> [PROBLEM DESCRIPTION]
Could you give the listing again exactly, without its pictures?

§

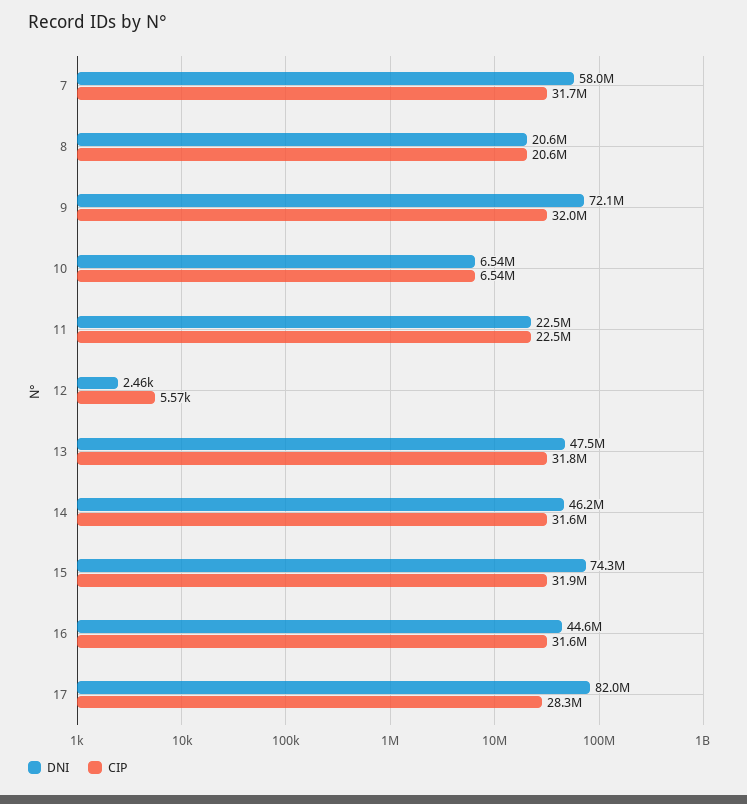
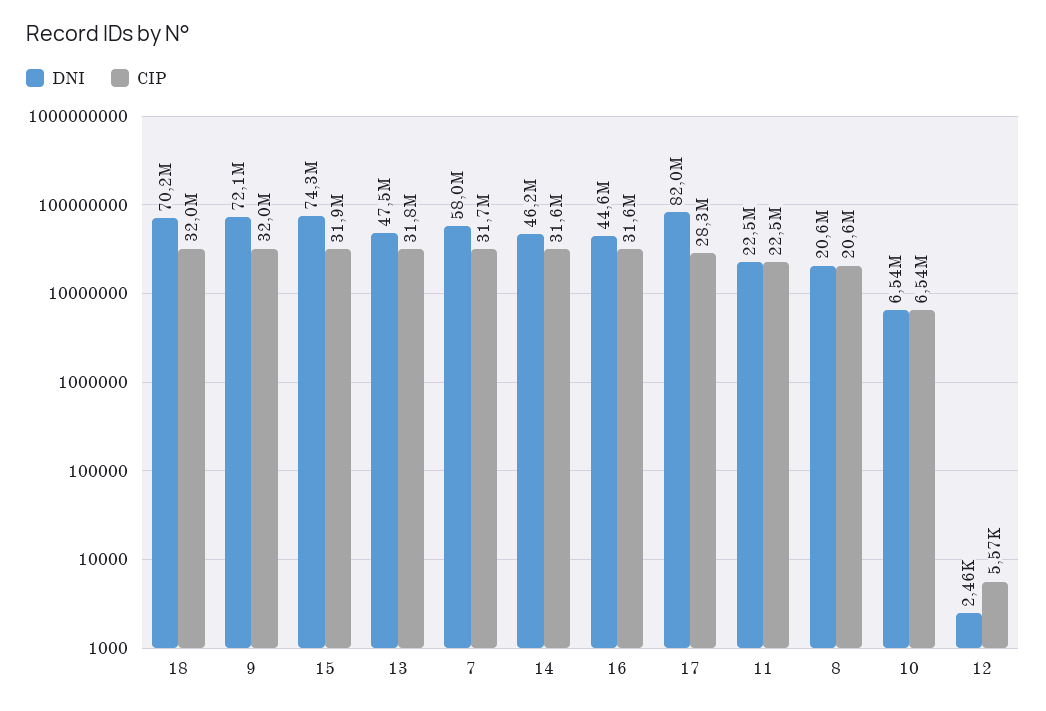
  {
    "DNI": {
      "7": 58000000,
      "8": 20600000,
      "9": 72100000,
      "10": 6540000,
      "11": 22500000,
      "12": 2460,
      "13": 47500000,
      "14": 46200000,
      "15": 74300000,
      "16": 44600000,
-     "17": 82000000
+     "17": 82000000,
+     "18": 70200000
    },
    "CIP": {
      "7": 31700000,
      "8": 20600000,
      "9": 32000000,
      "10": 6540000,
      "11": 22500000,
      "12": 5570,
      "13": 31800000,
      "14": 31600000,
      "15": 31900000,
      "16": 31600000,
-     "17": 28300000
+     "17": 28300000,
+     "18": 32000000
    }
  }

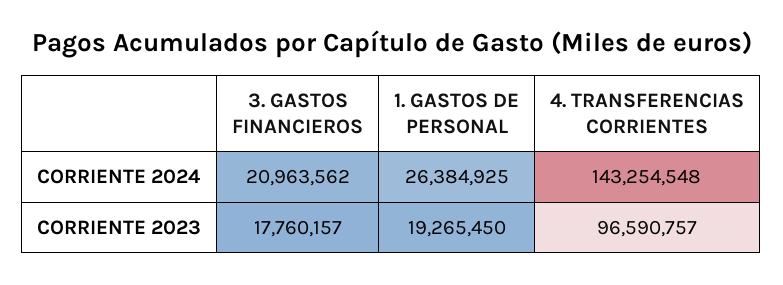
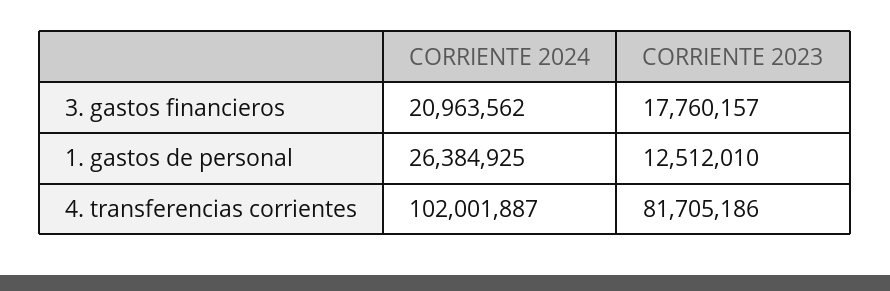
  {
    "3. GASTOS FINANCIEROS": {
      "CORRIENTE 2024": 20963562,
      "CORRIENTE 2023": 17760157
    },
    "1. GASTOS DE PERSONAL": {
      "CORRIENTE 2024": 26384925,
-     "CORRIENTE 2023": 19265450
+     "CORRIENTE 2023": 12512010
    },
    "4. TRANSFERENCIAS CORRIENTES": {
-     "CORRIENTE 2024": 143254548,
+     "CORRIENTE 2024": 102001887,
-     "CORRIENTE 2023": 96590757
+     "CORRIENTE 2023": 81705186
    }
  }

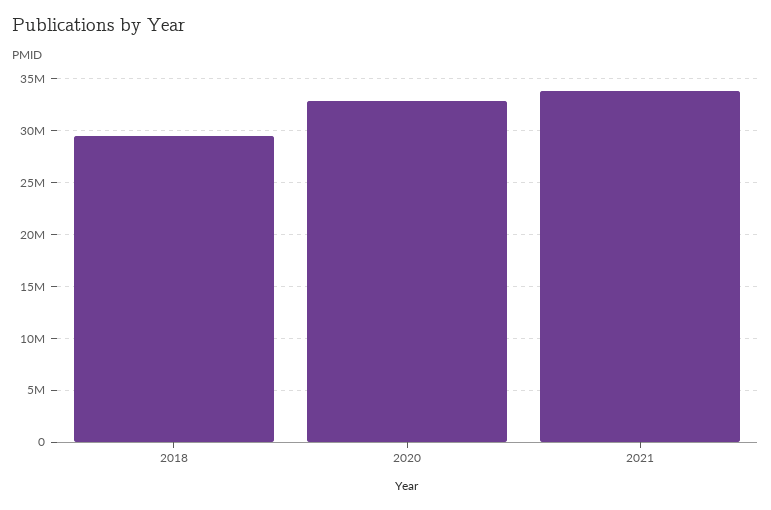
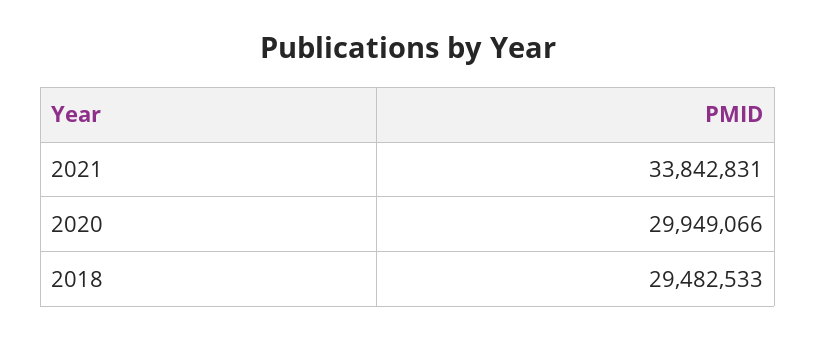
  {
    "2018": 29482533,
-   "2020": 33000000,
+   "2020": 29949066,
    "2021": 33842831
  }

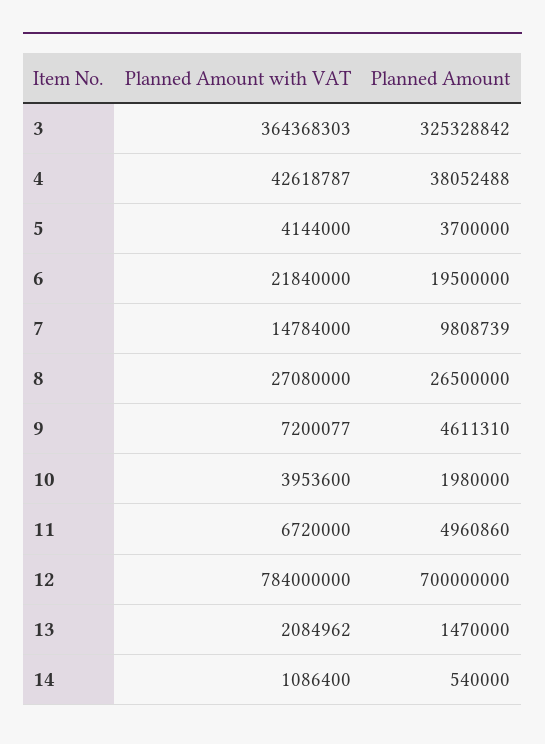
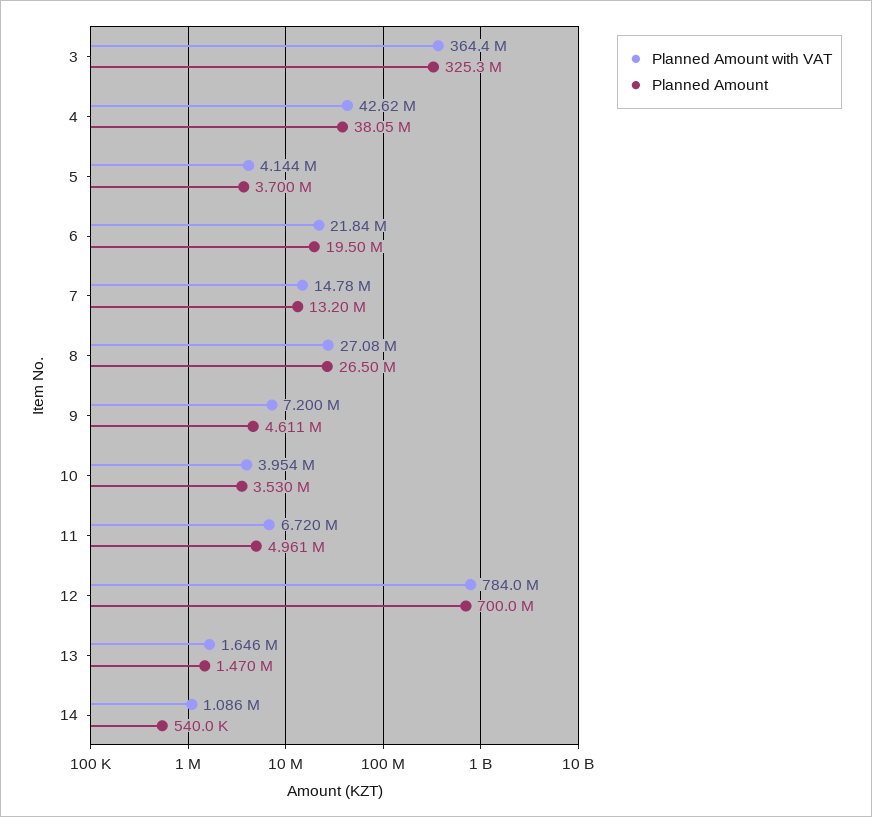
  {
    "Planned Amount with VAT": {
      "3": 364368303,
      "4": 42618787,
      "5": 4144000,
      "6": 21840000,
      "7": 14784000,
      "8": 27080000,
      "9": 7200077,
      "10": 3953600,
      "11": 6720000,
      "12": 784000000,
-     "13": 2084962,
+     "13": 1646000,
      "14": 1086400
    },
    "Planned Amount": {
      "3": 325328842,
      "4": 38052488,
      "5": 3700000,
      "6": 19500000,
-     "7": 9808739,
+     "7": 13200000,
      "8": 26500000,
      "9": 4611310,
-     "10": 1980000,
+     "10": 3530000,
      "11": 4960860,
      "12": 700000000,
      "13": 1470000,
      "14": 540000
    }
  }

§

> [SOLUTION FOR THIS EXERCISE]
  {
    "DNI": {
      "7": 58000000,
      "8": 20600000,
      "9": 72100000,
      "10": 6540000,
      "11": 22500000,
      "12": 2460,
      "13": 47500000,
      "14": 46200000,
      "15": 74300000,
      "16": 44600000,
-     "17": 82000000
+     "17": 82000000,
+     "18": 70200000
    },
    "CIP": {
      "7": 31700000,
      "8": 20600000,
      "9": 32000000,
      "10": 6540000,
      "11": 22500000,
      "12": 5570,
      "13": 31800000,
      "14": 31600000,
      "15": 31900000,
      "16": 31600000,
-     "17": 28300000
+     "17": 28300000,
+     "18": 32000000
    }
  }

  {
    "3. GASTOS FINANCIEROS": {
      "CORRIENTE 2024": 20963562,
      "CORRIENTE 2023": 17760157
    },
    "1. GASTOS DE PERSONAL": {
      "CORRIENTE 2024": 26384925,
-     "CORRIENTE 2023": 19265450
+     "CORRIENTE 2023": 12512010
    },
    "4. TRANSFERENCIAS CORRIENTES": {
-     "CORRIENTE 2024": 143254548,
+     "CORRIENTE 2024": 102001887,
-     "CORRIENTE 2023": 96590757
+     "CORRIENTE 2023": 81705186
    }
  }

  {
    "2018": 29482533,
-   "2020": 33000000,
+   "2020": 29949066,
    "2021": 33842831
  }

  {
    "Planned Amount with VAT": {
      "3": 364368303,
      "4": 42618787,
      "5": 4144000,
      "6": 21840000,
      "7": 14784000,
      "8": 27080000,
      "9": 7200077,
      "10": 3953600,
      "11": 6720000,
      "12": 784000000,
-     "13": 2084962,
+     "13": 1646000,
      "14": 1086400
    },
    "Planned Amount": {
      "3": 325328842,
      "4": 38052488,
      "5": 3700000,
      "6": 19500000,
-     "7": 9808739,
+     "7": 13200000,
      "8": 26500000,
      "9": 4611310,
-     "10": 1980000,
+     "10": 3530000,
      "11": 4960860,
      "12": 700000000,
      "13": 1470000,
      "14": 540000
    }
  }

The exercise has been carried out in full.